Bournemouth, diary, Museums, Museums and Galleries, Russel-Cotes Art Gallery and Museum, SeaCity Museum, Sir Merton Russell-Cotes, Southampton, Souvenir, Souvenirs, Stickers, Ted, Titanic

Southampton and Bournemouth.
Wearing a sticker, having gained admittance to a museum or gallery, must have been the in thing in 2012, but they are difficult souvenirs to keep. These two examples have survived because I must have peeled them off my coat, shirt or hat and stuck them to the back of my pocket diary for 2012.

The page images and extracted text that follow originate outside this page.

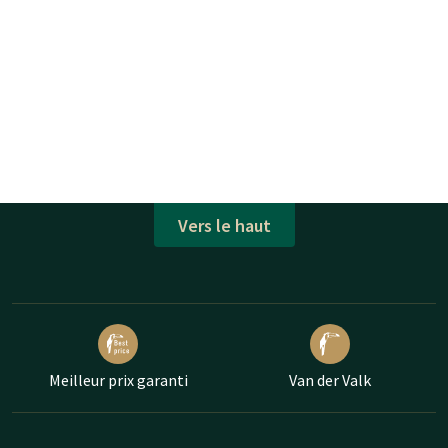
Vers le haut
Meilleur prix garanti
Van der Valk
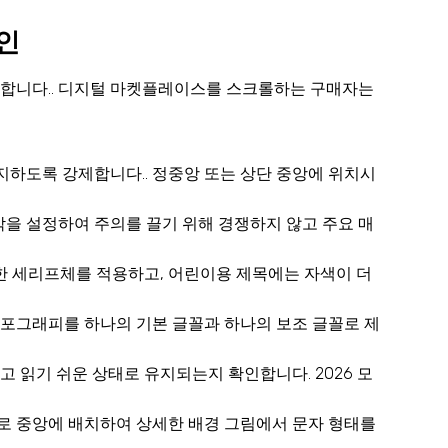
인
합니다.. 디지털 마켓플레이스를 스크롤하는 구매자는
차지하도록 강제합니다.. 정중앙 또는 상단 중앙에 위치시
막을 설정하여 주의를 끌기 위해 경쟁하지 않고 주요 매
한 세리프체를 적용하고, 어린이용 제목에는 자색이 더
포그래피를 하나의 기본 글꼴과 하나의 보조 글꼴로 제
고 읽기 쉬운 상태로 유지되는지 확인합니다. 2026 모
로 중앙에 배치하여 상세한 배경 그림에서 문자 형태를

The SeaCity Museum, which forms part of Southampton’s very striking Grade II listed civic centre, is home to a very interesting permanent exhibition about Southampton’s links to the Titanic. According to the museum’s website, “more than 500 households lost a family member“, when the ship sank on the 15th April 1912. I seem to remember that the Titanic arrived in Southampton during a peak in unemployment, so an unusually large proportion of Southampton’s residents went to sign on as members of the crew and service staff, but don’t quote me on that.

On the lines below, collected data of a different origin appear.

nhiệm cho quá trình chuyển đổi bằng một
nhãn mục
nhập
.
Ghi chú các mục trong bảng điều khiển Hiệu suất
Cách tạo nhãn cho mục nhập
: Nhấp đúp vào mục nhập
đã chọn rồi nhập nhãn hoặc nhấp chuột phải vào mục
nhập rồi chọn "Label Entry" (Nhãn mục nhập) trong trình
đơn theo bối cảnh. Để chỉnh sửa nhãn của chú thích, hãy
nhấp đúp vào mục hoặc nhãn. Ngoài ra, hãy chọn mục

The Russell-Cotes Art Gallery and Museum sits on top of East Cliff in Bournemouth and was the brain child of Sir Merton Russell-Cotes, owner of the Royal Bath Hotel, fellow of the Royal Geographical Society and Mayor of Bournemouth (1894 – 1895), who built the villa as a birthday present for his wife, Annie. The pair travelled widely, buying things they liked and filling the house with them, until 1907, when they announced they wonted to give the house and contents to the people of Bournemouth as the foundation of an art gallery and museum.